Sarcoma Foundation calls for radical change in FDA review process

Mark Thornton, a former medical officer at the FDA and current president of the Sarcoma Foundation of America, uses the recent Provenge approval to illustrate why the FDA needs to reverse its position on the cancer drug Mepact.

Back in 2007 the FDA decided that both Provenge and Mepact should go back to the clinic for a new study. Dendreon was able to afford that because it was pursuing a mega-blockbuster approval for prostate cancer. But the developers of Mepact were essentially asked to go back to the drawing board and recruit virtually every sarcoma patient in the U.S. in order to get the data it needed to qualify for an approval.

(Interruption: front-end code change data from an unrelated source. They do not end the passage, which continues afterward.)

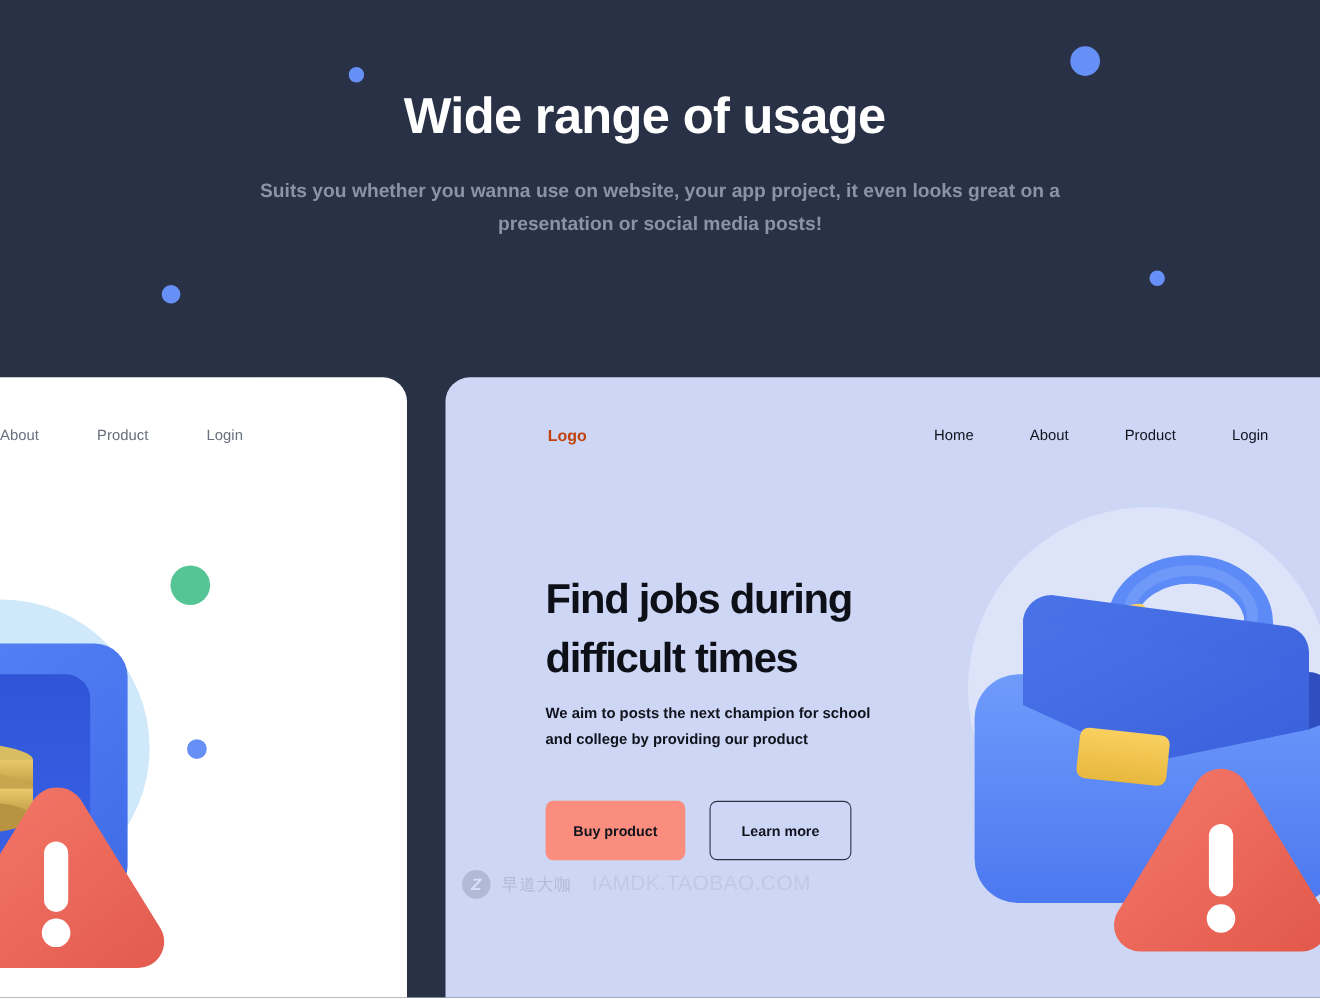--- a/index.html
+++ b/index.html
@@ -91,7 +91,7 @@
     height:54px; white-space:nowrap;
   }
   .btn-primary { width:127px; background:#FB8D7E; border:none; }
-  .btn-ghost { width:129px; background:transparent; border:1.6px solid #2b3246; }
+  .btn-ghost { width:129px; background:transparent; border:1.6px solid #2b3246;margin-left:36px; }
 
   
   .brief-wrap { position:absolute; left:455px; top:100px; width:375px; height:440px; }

"Imagine if a clinical trial for a new asthma or diabetes drug required every single patient in the country to be included not once but twice and you will begin to appreciate the profound predicament those of us in the rare-disease community face when it comes to the FDA's irrational standards," writes Thornton in an op-ed piece in the Wall Street Journal. He goes on to encourage the new FDA commissioner to develop the kind of creative regulatory pathway that Europe has in place for new drugs that treat rare diseases. And he called on the FDA to make a rapid u-turn and approve Mepact immediately.

IDM Pharma had developed Mepact. Japan's Takeda bought IDM a year ago and handed control of the Mepact program over to its U.S. cancer subsidiary, Millennium: The Takeda Oncology Company.